# DOCUMENT TEXT:
ClickHouse Test Runner Skill

Name: test
Rating: 78
Author: ClickHouse

Run stateless tests from tests/queries/0_stateless/ or integration tests from tests/integration/.

Arguments

•$0 (optional): Test name (e.g., 03312_issue_63093 for stateless or test_keeper_three_nodes_start for integration), or empty to prompt for selection
•$1+ (optional): Additional flags for test runner (e.g., --no-random-settings, --record for stateless tests)

Test Types

The skill automatically detects the test type:

•Stateless tests: Located in tests/queries/0_stateless/, named like NNNNN_description (e.g., 03312_issue_63093)
•Integration tests: Located in tests/integration/, named like test_* (e.g., test_keeper_three_nodes_start)

Detection logic:

•If test name starts with test_ → Integration test
•If test name matches pattern \d{5}_.* → Stateless test
•If currently viewing file in tests/integration/test_*/ → Integration test
•If currently viewing file in tests/queries/0_stateless/ → Stateless test

Test Selection

If no test name is provided in arguments, prompt the user with AskUserQuestion:

Question: "Which test would you like to run?"

# ROWS:
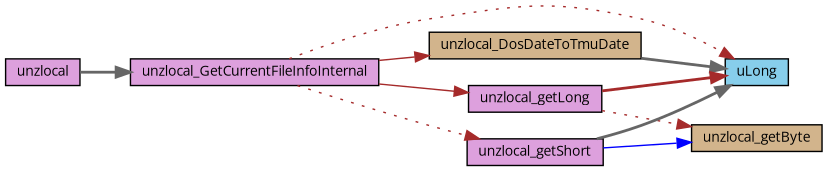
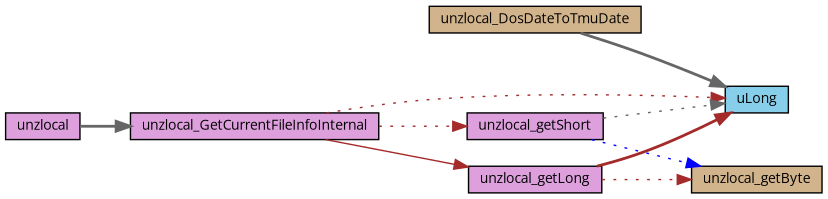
  digraph {
    fontname="Open Sans"
    rankdir=LR
    node [color=black fillcolor=plum fontname="Open Sans" fontsize=10 shape=record style=filled]
    edge [color=brown fontname="Open Sans" fontsize=10 labelfontname="FreeSans.ttf" labelfontsize=10 style=dotted]
    n1 [fontcolor=black height=0.2 label=unzlocal width=0.4]
    n2 [height=0.2 label=unzlocal_GetCurrentFileInfoInternal width=0.4]
    n3 [fillcolor=skyblue height=0.2 label=uLong width=0.4]
    n4 [fillcolor=tan height=0.2 label=unzlocal_DosDateToTmuDate width=0.4]
    n5 [height=0.2 label=unzlocal_getLong width=0.4]
    n6 [height=0.2 label=unzlocal_getShort width=0.4]
    n7 [fillcolor=tan height=0.2 label=unzlocal_getByte width=0.4]
    n1 -> n2 [color=gray40 style=bold]
    n2 -> n3
-   n2 -> n4 [style=solid]
    n2 -> n5 [style=solid]
    n2 -> n6
    n4 -> n3 [color=gray40 style=bold]
    n5 -> n3 [style=bold]
    n5 -> n7
-   n6 -> n3 [color=gray40 style=bold]
-   n6 -> n7 [color=blue style=solid]
+   n6 -> n3 [color=gray40]
+   n6 -> n7 [color=blue]
  }
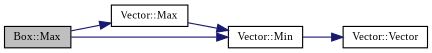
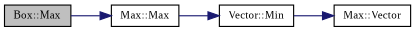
  digraph {
    fontname="Liberation Serif"
    rankdir=LR
    node [color=black fillcolor=white fontname="Liberation Serif" fontsize=10 shape=record style=filled]
    edge [color=midnightblue fontname="Liberation Serif" fontsize=10 labelfontname=Helvetica labelfontsize=10 style=solid]
    n1 [fillcolor=grey75 fontcolor=black height=0.2 label="Box::Max" width=0.4]
-   n2 [height=0.2 label="Vector::Max" width=0.4]
+   n2 [height=0.2 label="Max::Max" width=0.4]
    n3 [height=0.2 label="Vector::Min" width=0.4]
-   n4 [height=0.2 label="Vector::Vector" width=0.4]
+   n4 [height=0.2 label="Max::Vector" width=0.4]
    n1 -> n2
-   n1 -> n3
    n2 -> n3
    n3 -> n4
  }
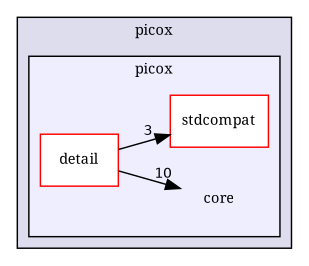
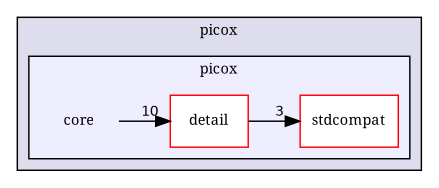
  digraph {
    compound=true
    fontname="Noto Serif"
    rankdir=LR
    node [fontname="Noto Serif" fontsize=10 shape=box color=red fillcolor=white style=filled]
    edge [fontname="Noto Serif" labeldistance=1.5 labelfontname=Helvetica labelfontsize=10]
    n1 [label=core shape=plaintext color="" fillcolor="" style=""]
    n2 [label=detail]
    n3 [label=stdcompat]
    subgraph cluster_1 {
      bgcolor="#ddddee"
      fontsize=10
      label=picox
      pencolor=black
      subgraph cluster_2 {
        bgcolor="#eeeeff"
        fontsize=10
        label=picox
        pencolor=black
        n1
        n2
        n3
      }
    }
-   n2 -> n1 [headlabel=10]
+   n1 -> n2 [headlabel=10]
    n2 -> n3 [headlabel=3]
  }
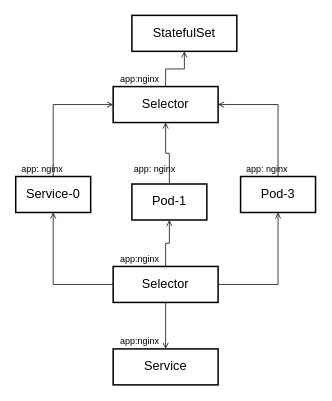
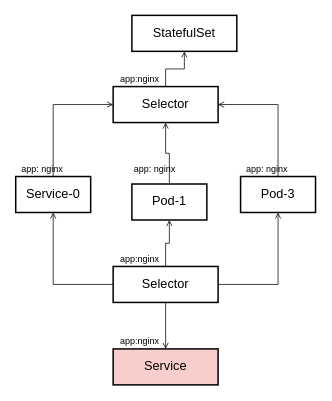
  <mxCell id="0" />
  <mxCell id="1" parent="0" />
- <mxCell id="2" value="Service" style="rounded=0;whiteSpace=wrap;html=1;strokeWidth=2;fontSize=17;" parent="1" vertex="1"><mxGeometry x="150" y="465" width="140" height="48" as="geometry" /></mxCell>
+ <mxCell id="2" value="Service" style="rounded=0;whiteSpace=wrap;html=1;strokeWidth=2;fontSize=17;fillColor=#f8cecc;" parent="1" vertex="1"><mxGeometry x="150" y="465" width="140" height="48" as="geometry" /></mxCell>
  <mxCell id="3" style="edgeStyle=orthogonalEdgeStyle;rounded=0;orthogonalLoop=1;jettySize=auto;html=1;exitX=0.5;exitY=1;exitDx=0;exitDy=0;entryX=0.5;entryY=0;entryDx=0;entryDy=0;endArrow=open;endFill=0;" parent="1" source="7" target="2" edge="1"><mxGeometry relative="1" as="geometry" /></mxCell>
  <mxCell id="4" style="edgeStyle=orthogonalEdgeStyle;rounded=0;orthogonalLoop=1;jettySize=auto;html=1;exitX=0;exitY=0.5;exitDx=0;exitDy=0;entryX=0.5;entryY=1;entryDx=0;entryDy=0;endArrow=open;endFill=0;" parent="1" source="7" target="15" edge="1"><mxGeometry relative="1" as="geometry" /></mxCell>
  <mxCell id="5" style="edgeStyle=orthogonalEdgeStyle;rounded=0;orthogonalLoop=1;jettySize=auto;html=1;exitX=0.5;exitY=0;exitDx=0;exitDy=0;entryX=0.5;entryY=1;entryDx=0;entryDy=0;endArrow=open;endFill=0;" parent="1" source="7" target="18" edge="1"><mxGeometry relative="1" as="geometry" /></mxCell>
  <mxCell id="6" style="edgeStyle=orthogonalEdgeStyle;rounded=0;orthogonalLoop=1;jettySize=auto;html=1;exitX=1;exitY=0.5;exitDx=0;exitDy=0;entryX=0.5;entryY=1;entryDx=0;entryDy=0;endArrow=open;endFill=0;" parent="1" source="7" target="20" edge="1"><mxGeometry relative="1" as="geometry" /></mxCell>
  <mxCell id="7" value="Selector" style="rounded=0;whiteSpace=wrap;html=1;strokeWidth=2;fontSize=17;" parent="1" vertex="1"><mxGeometry x="150" y="355" width="140" height="48" as="geometry" /></mxCell>
  <mxCell id="8" value="app:nginx" style="text;html=1;align=center;verticalAlign=middle;resizable=0;points=[];autosize=1;" parent="1" vertex="1"><mxGeometry x="150" y="445" width="70" height="20" as="geometry" /></mxCell>
  <mxCell id="9" value="app:nginx" style="text;html=1;align=center;verticalAlign=middle;resizable=0;points=[];autosize=1;" parent="1" vertex="1"><mxGeometry x="150" y="335" width="70" height="20" as="geometry" /></mxCell>
  <mxCell id="10" value="StatefulSet" style="rounded=0;whiteSpace=wrap;html=1;strokeWidth=2;fontSize=17;" parent="1" vertex="1"><mxGeometry x="175" y="20" width="140" height="48" as="geometry" /></mxCell>
  <mxCell id="11" style="edgeStyle=orthogonalEdgeStyle;rounded=0;orthogonalLoop=1;jettySize=auto;html=1;exitX=0.5;exitY=0;exitDx=0;exitDy=0;entryX=0.5;entryY=1;entryDx=0;entryDy=0;endArrow=open;endFill=0;" parent="1" source="12" target="10" edge="1"><mxGeometry relative="1" as="geometry" /></mxCell>
  <mxCell id="12" value="Selector" style="rounded=0;whiteSpace=wrap;html=1;strokeWidth=2;fontSize=17;" parent="1" vertex="1"><mxGeometry x="150" y="115" width="140" height="48" as="geometry" /></mxCell>
  <mxCell id="13" value="app:nginx" style="text;html=1;align=center;verticalAlign=middle;resizable=0;points=[];autosize=1;" parent="1" vertex="1"><mxGeometry x="150" y="95" width="70" height="20" as="geometry" /></mxCell>
  <mxCell id="14" style="edgeStyle=orthogonalEdgeStyle;rounded=0;orthogonalLoop=1;jettySize=auto;html=1;exitX=0.5;exitY=0;exitDx=0;exitDy=0;entryX=0;entryY=0.5;entryDx=0;entryDy=0;endArrow=open;endFill=0;" parent="1" source="15" target="12" edge="1"><mxGeometry relative="1" as="geometry" /></mxCell>
  <mxCell id="15" value="Service-0" style="rounded=0;whiteSpace=wrap;html=1;strokeWidth=2;fontSize=17;" parent="1" vertex="1"><mxGeometry x="20" y="235" width="100" height="48" as="geometry" /></mxCell>
  <mxCell id="16" value="app: nginx" style="text;html=1;align=center;verticalAlign=middle;resizable=0;points=[];autosize=1;" parent="1" vertex="1"><mxGeometry x="20" y="215" width="70" height="20" as="geometry" /></mxCell>
  <mxCell id="17" style="edgeStyle=orthogonalEdgeStyle;rounded=0;orthogonalLoop=1;jettySize=auto;html=1;exitX=0.5;exitY=0;exitDx=0;exitDy=0;entryX=0.5;entryY=1;entryDx=0;entryDy=0;endArrow=open;endFill=0;" parent="1" source="18" target="12" edge="1"><mxGeometry relative="1" as="geometry" /></mxCell>
  <mxCell id="18" value="Pod-1" style="rounded=0;whiteSpace=wrap;html=1;strokeWidth=2;fontSize=17;" parent="1" vertex="1"><mxGeometry x="175" y="245" width="100" height="48" as="geometry" /></mxCell>
  <mxCell id="19" style="edgeStyle=orthogonalEdgeStyle;rounded=0;orthogonalLoop=1;jettySize=auto;html=1;exitX=0.5;exitY=0;exitDx=0;exitDy=0;entryX=1;entryY=0.5;entryDx=0;entryDy=0;endArrow=open;endFill=0;" parent="1" source="20" target="12" edge="1"><mxGeometry relative="1" as="geometry" /></mxCell>
  <mxCell id="20" value="Pod-3" style="rounded=0;whiteSpace=wrap;html=1;strokeWidth=2;fontSize=17;" parent="1" vertex="1"><mxGeometry x="320" y="235" width="100" height="48" as="geometry" /></mxCell>
  <mxCell id="21" value="app: nginx" style="text;html=1;align=center;verticalAlign=middle;resizable=0;points=[];autosize=1;" parent="1" vertex="1"><mxGeometry x="320" y="215" width="70" height="20" as="geometry" /></mxCell>
  <mxCell id="22" value="app: nginx" style="text;html=1;align=center;verticalAlign=middle;resizable=0;points=[];autosize=1;" parent="1" vertex="1"><mxGeometry x="170" y="215" width="70" height="20" as="geometry" /></mxCell>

# GOALS:
a. From the ClickHouse test runner page, extract the passage that begins at the words "The skill automatically" and stops after the words "NNNNN_description (e.g., 03312_issue_63093)".
b. According to the ClickHouse test runner page, in which directory are stateless tests located?
c. Using the ClickHouse test runner page, explain why the skill would treat a test named 03312_issue_63093 as a stateless test.
The lines have no connection to the ClickHouse test runner page.

# ANSWERS GIVEN:
a.
The skill automatically detects the test type:

•Stateless tests: Located in tests/queries/0_stateless/, named like NNNNN_description (e.g., 03312_issue_63093)

b. tests/queries/0_stateless/

c. The name matches the pattern \d{5}_.*, meaning five digits followed by an underscore and a description. The detection logic maps names that match this pattern to stateless tests.